The absence of shared memory makes the evaluation and design of an interconnection network capable of efficiently supporting internode communication patterns crucial. A network model based on the asymptotic properties of closed queueing networks representing the effects of the network topology, node and communication link speeds, and the internode communication patterns is developed. With this model, it is possible to compare the performance of different network topologies processing the same workload, determine the range of network sizes over which a given topology can meet specified performance requirements, and calculate the size of computation quanta below which communication delays negate possible gains due to increased parallelism.

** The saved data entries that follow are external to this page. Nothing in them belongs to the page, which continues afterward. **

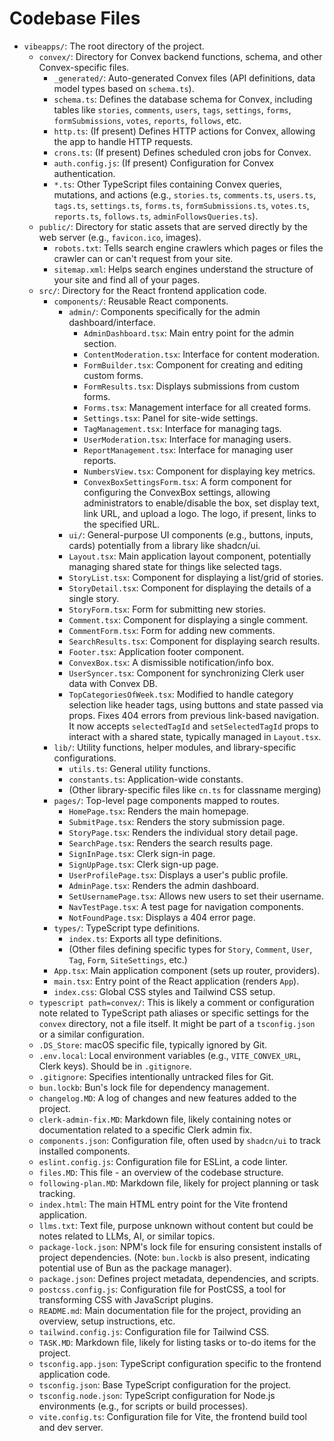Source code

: # Codebase Files

- `vibeapps/`: The root directory of the project.
  - `convex/`: Directory for Convex backend functions, schema, and other Convex-specific files.
    - `_generated/`: Auto-generated Convex files (API definitions, data model types based on `schema.ts`).
    - `schema.ts`: Defines the database schema for Convex, including tables like `stories`, `comments`, `users`, `tags`, `settings`, `forms`, `formSubmissions`, `votes`, `reports`, `follows`, etc.
    - `http.ts`: (If present) Defines HTTP actions for Convex, allowing the app to handle HTTP requests.
    - `crons.ts`: (If present) Defines scheduled cron jobs for Convex.
    - `auth.config.js`: (If present) Configuration for Convex authentication.
    - `*.ts`: Other TypeScript files containing Convex queries, mutations, and actions (e.g., `stories.ts`, `comments.ts`, `users.ts`, `tags.ts`, `settings.ts`, `forms.ts`, `formSubmissions.ts`, `votes.ts`, `reports.ts`, `follows.ts`, `adminFollowsQueries.ts`).
  - `public/`: Directory for static assets that are served directly by the web server (e.g., `favicon.ico`, images).
    - `robots.txt`: Tells search engine crawlers which pages or files the crawler can or can't request from your site.
    - `sitemap.xml`: Helps search engines understand the structure of your site and find all of your pages.
  - `src/`: Directory for the React frontend application code.
    - `components/`: Reusable React components.
      - `admin/`: Components specifically for the admin dashboard/interface.
        - `AdminDashboard.tsx`: Main entry point for the admin section.
        - `ContentModeration.tsx`: Interface for content moderation.
        - `FormBuilder.tsx`: Component for creating and editing custom forms.
        - `FormResults.tsx`: Displays submissions from custom forms.
        - `Forms.tsx`: Management interface for all created forms.
        - `Settings.tsx`: Panel for site-wide settings.
        - `TagManagement.tsx`: Interface for managing tags.
        - `UserModeration.tsx`: Interface for managing users.
        - `ReportManagement.tsx`: Interface for managing user reports.
        - `NumbersView.tsx`: Component for displaying key metrics.
        - `ConvexBoxSettingsForm.tsx`: A form component for configuring the ConvexBox settings, allowing administrators to enable/disable the box, set display text, link URL, and upload a logo. The logo, if present, links to the specified URL.
      - `ui/`: General-purpose UI components (e.g., buttons, inputs, cards) potentially from a library like shadcn/ui.
      - `Layout.tsx`: Main application layout component, potentially managing shared state for things like selected tags.
      - `StoryList.tsx`: Component for displaying a list/grid of stories.
      - `StoryDetail.tsx`: Component for displaying the details of a single story.
      - `StoryForm.tsx`: Form for submitting new stories.
      - `Comment.tsx`: Component for displaying a single comment.
      - `CommentForm.tsx`: Form for adding new comments.
      - `SearchResults.tsx`: Component for displaying search results.
      - `Footer.tsx`: Application footer component.
      - `ConvexBox.tsx`: A dismissible notification/info box.
      - `UserSyncer.tsx`: Component for synchronizing Clerk user data with Convex DB.
      - `TopCategoriesOfWeek.tsx`: Modified to handle category selection like header tags, using buttons and state passed via props. Fixes 404 errors from previous link-based navigation. It now accepts `selectedTagId` and `setSelectedTagId` props to interact with a shared state, typically managed in `Layout.tsx`.
    - `lib/`: Utility functions, helper modules, and library-specific configurations.
      - `utils.ts`: General utility functions.
      - `constants.ts`: Application-wide constants.
      - (Other library-specific files like `cn.ts` for classname merging)
    - `pages/`: Top-level page components mapped to routes.
      - `HomePage.tsx`: Renders the main homepage.
      - `SubmitPage.tsx`: Renders the story submission page.
      - `StoryPage.tsx`: Renders the individual story detail page.
      - `SearchPage.tsx`: Renders the search results page.
      - `SignInPage.tsx`: Clerk sign-in page.
      - `SignUpPage.tsx`: Clerk sign-up page.
      - `UserProfilePage.tsx`: Displays a user's public profile.
      - `AdminPage.tsx`: Renders the admin dashboard.
      - `SetUsernamePage.tsx`: Allows new users to set their username.
      - `NavTestPage.tsx`: A test page for navigation components.
      - `NotFoundPage.tsx`: Displays a 404 error page.
    - `types/`: TypeScript type definitions.
      - `index.ts`: Exports all type definitions.
      - (Other files defining specific types for `Story`, `Comment`, `User`, `Tag`, `Form`, `SiteSettings`, etc.)
    - `App.tsx`: Main application component (sets up router, providers).
    - `main.tsx`: Entry point of the React application (renders `App`).
    - `index.css`: Global CSS styles and Tailwind CSS setup.
  - `typescript path=convex/`: This is likely a comment or configuration note related to TypeScript path aliases or specific settings for the `convex` directory, not a file itself. It might be part of a `tsconfig.json` or a similar configuration.
  - `.DS_Store`: macOS specific file, typically ignored by Git.
  - `.env.local`: Local environment variables (e.g., `VITE_CONVEX_URL`, Clerk keys). Should be in `.gitignore`.
  - `.gitignore`: Specifies intentionally untracked files for Git.
  - `bun.lockb`: Bun's lock file for dependency management.
  - `changelog.MD`: A log of changes and new features added to the project.
  - `clerk-admin-fix.MD`: Markdown file, likely containing notes or documentation related to a specific Clerk admin fix.
  - `components.json`: Configuration file, often used by `shadcn/ui` to track installed components.
  - `eslint.config.js`: Configuration file for ESLint, a code linter.
  - `files.MD`: This file - an overview of the codebase structure.
  - `following-plan.MD`: Markdown file, likely for project planning or task tracking.
  - `index.html`: The main HTML entry point for the Vite frontend application.
  - `llms.txt`: Text file, purpose unknown without content but could be notes related to LLMs, AI, or similar topics.
  - `package-lock.json`: NPM's lock file for ensuring consistent installs of project dependencies. (Note: `bun.lockb` is also present, indicating potential use of Bun as the package manager).
  - `package.json`: Defines project metadata, dependencies, and scripts.
  - `postcss.config.js`: Configuration file for PostCSS, a tool for transforming CSS with JavaScript plugins.
  - `README.md`: Main documentation file for the project, providing an overview, setup instructions, etc.
  - `tailwind.config.js`: Configuration file for Tailwind CSS.
  - `TASK.MD`: Markdown file, likely for listing tasks or to-do items for the project.
  - `tsconfig.app.json`: TypeScript configuration specific to the frontend application code.
  - `tsconfig.json`: Base TypeScript configuration for the project.
  - `tsconfig.node.json`: TypeScript configuration for Node.js environments (e.g., for scripts or build processes).
  - `vite.config.ts`: Configuration file for Vite, the frontend build tool and dev server.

Because of communication delays, no node can possess an exact description of the entire network state; all scheduling decisions must be made using incomplete and possibly inaccurate status information. The efficacy of distributed scheduling heuristics as a function of network topology, status information accuracy, and the amount of computation represented by each task are examined. Knowledge of a small area surrounding each node is shown to be sufficient to make acceptable scheduling decisions.
Finally, the importance of partial differential equations as models of many phenomena has motivated the search for solution algorithms suited to multimicrocomputer networks. This work has sought to relax the severe synchronization constraints imposed by most algorithms and to determine an appropriate number of discretization points to place in each network node. This has led to a class of solution algorithms spanning the spectrum from completely sequential and synchronous to completely parallel and fully asynchronous.